ABC's on demand TV service is first rate, not to mention they are streaming in HD on selective shows, watched Lost and it was a pleasure. They got it right.

No cable box, no cable, there is life w/o. :)
I might think for most; quality hd is much like blueray-- not all want it or notice the difference.
I was with D* for 10 years and switched to TWC LA,CA. I have been very happy for the 15 months,since.
I do get a kick out of D*'s new ads. With the inflated # of channels.--If you cut down the all sports packages in hd and ppv,hd channels;it ain't quite so many.
Also empg4 is only for locals. (hbo and such are still empg2)
Further, the 2 year lock-in,along with the near $250 start-up fee turned me off.--With cable; nothing down--then just your reg. monthly fee,30 days later. How they (D*) can push the #'s around to come up with free install eludes me.
As a former D* subscriber they call a lot w/ their best offers; I ain't ready to jump back,yet.
Also they don't have as many chs.of Showtimes/Stars and the like.
I recently subscribed to DirecTV after purchasing an HD TV and while some of the channels such as National Geographic and others can be quite stunning I'm very disappointed with the apparent low definition rebroadcast of my local channels. Luckily I also have the ability to receive these same channels over the air via UHF and prefer to watch locals through my antenna which rivals and sometimes bests HD over satellite.

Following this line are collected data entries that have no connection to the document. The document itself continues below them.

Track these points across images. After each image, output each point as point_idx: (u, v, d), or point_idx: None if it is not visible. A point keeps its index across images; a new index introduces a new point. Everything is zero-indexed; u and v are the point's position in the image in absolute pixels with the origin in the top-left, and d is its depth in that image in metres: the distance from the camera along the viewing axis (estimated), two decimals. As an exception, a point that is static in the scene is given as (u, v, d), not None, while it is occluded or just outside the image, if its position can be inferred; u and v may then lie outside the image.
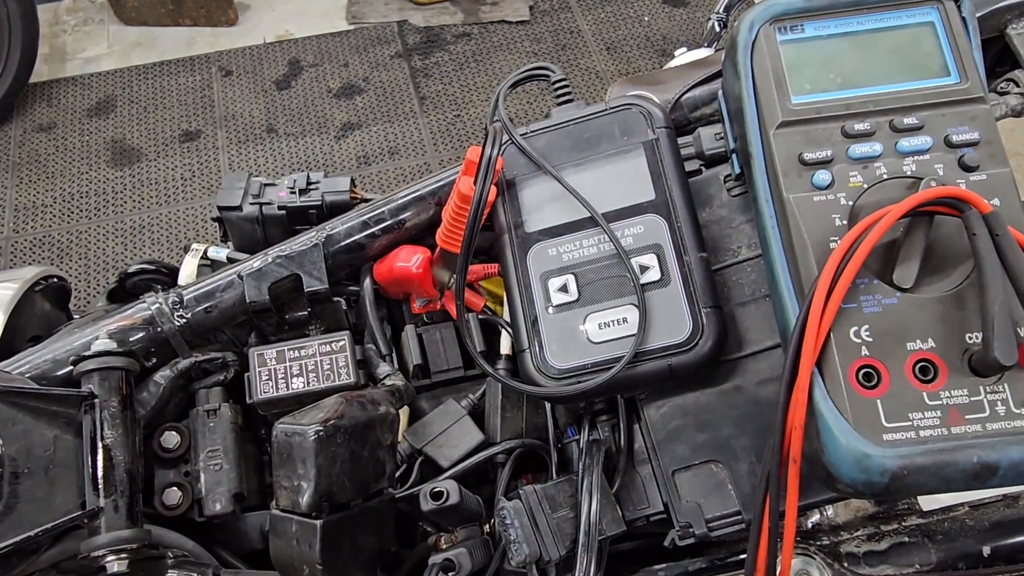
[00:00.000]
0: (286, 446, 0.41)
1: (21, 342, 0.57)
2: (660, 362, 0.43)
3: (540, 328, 0.46)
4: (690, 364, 0.43)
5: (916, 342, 0.38)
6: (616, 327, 0.45)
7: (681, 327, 0.44)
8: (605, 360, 0.44)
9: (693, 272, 0.45)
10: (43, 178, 2.13)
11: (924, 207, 0.39)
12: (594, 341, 0.45)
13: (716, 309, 0.44)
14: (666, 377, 0.44)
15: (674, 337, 0.44)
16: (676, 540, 0.46)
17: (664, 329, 0.44)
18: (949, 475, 0.36)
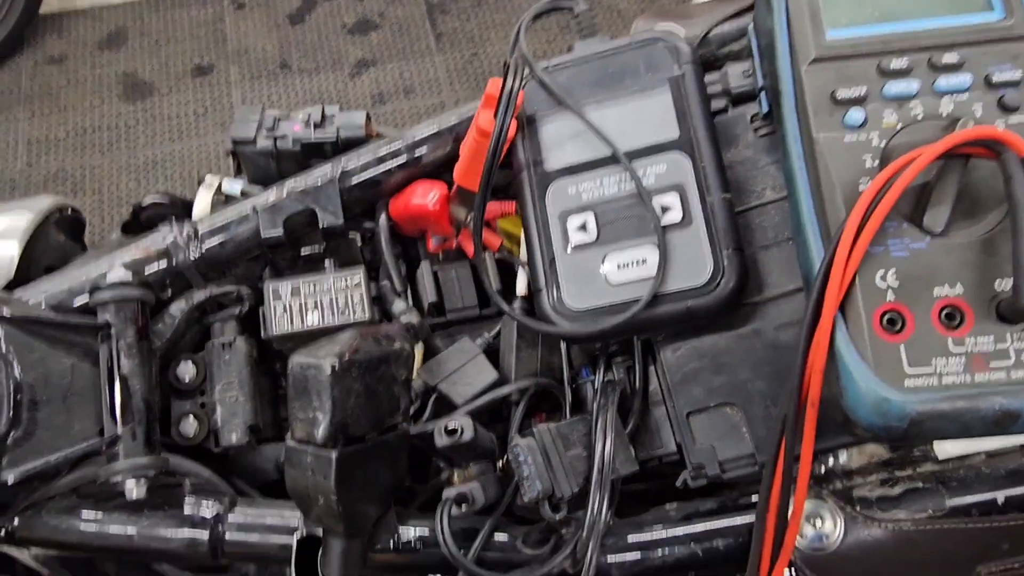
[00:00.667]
0: (301, 379, 0.41)
1: (36, 273, 0.57)
2: (679, 304, 0.43)
3: (557, 268, 0.45)
4: (710, 307, 0.43)
5: (943, 287, 0.37)
6: (635, 268, 0.44)
7: (702, 269, 0.43)
8: (623, 301, 0.43)
9: (716, 213, 0.44)
10: (55, 111, 2.12)
11: (960, 148, 0.37)
12: (612, 282, 0.44)
13: (738, 251, 0.43)
14: (685, 320, 0.43)
15: (694, 279, 0.43)
16: (688, 481, 0.46)
17: (684, 271, 0.43)
18: (970, 421, 0.36)
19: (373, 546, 0.47)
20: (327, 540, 0.44)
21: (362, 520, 0.44)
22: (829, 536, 0.43)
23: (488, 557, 0.46)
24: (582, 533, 0.43)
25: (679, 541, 0.46)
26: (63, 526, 0.48)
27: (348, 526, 0.43)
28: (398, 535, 0.47)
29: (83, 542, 0.48)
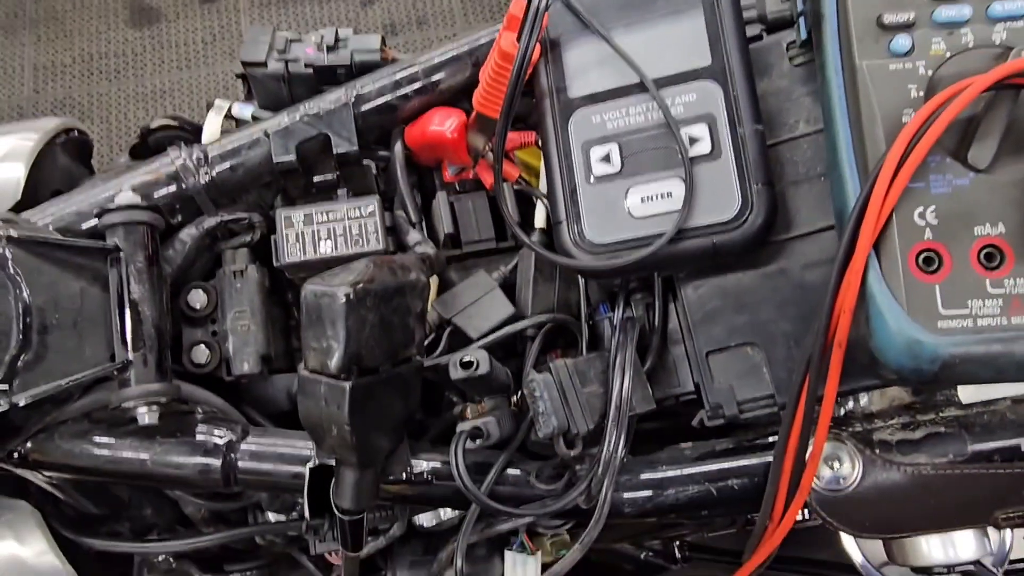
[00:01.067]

HD quality varies wildly and is dependent upon several variables including the original recordings resolution and broadcast bandwidth. It seems as if all the stars have to align to see HD's benefits at their best.
First the manufactures sell you (wobulated) mirrors and then the program distributers sell you smoke. Considering the fact the goverment is making all of our old TV's obsolete under the guise of better picture and forcing the the average consumer to spend roughly 3X what the average TV used to cost, the least they could do is ensure that the very premise of better picture quality is actually delivered. Let's not forget the connection SNAFU either. Coaxial, Svideo, component/progressive, DV, HDMI, HDMI 1.2, HDMI 1.3. They aren't compatible, some are ridiculously expensive, some have a tendency to liberate themselves, and some can't be depended upon to work all the time. Of course, the software war and it's effect on hardware, retailers and the consumers has already been widely decried, but, obvioulsy the bullies don't seem to care.
I get my HD over the air. Picture is stunning when broadcasting HD, and best of all it's free!

In my book, home theatre is for watching movies (without advertisements) and has nothing to do with watching the cooking channel.
I don't care for watching movies on cable or satellite. I'm in too deep to worry about what a movie looks like on tv...I'll rent the dvd and be done with it. .... for sporting events... the HD really rocks.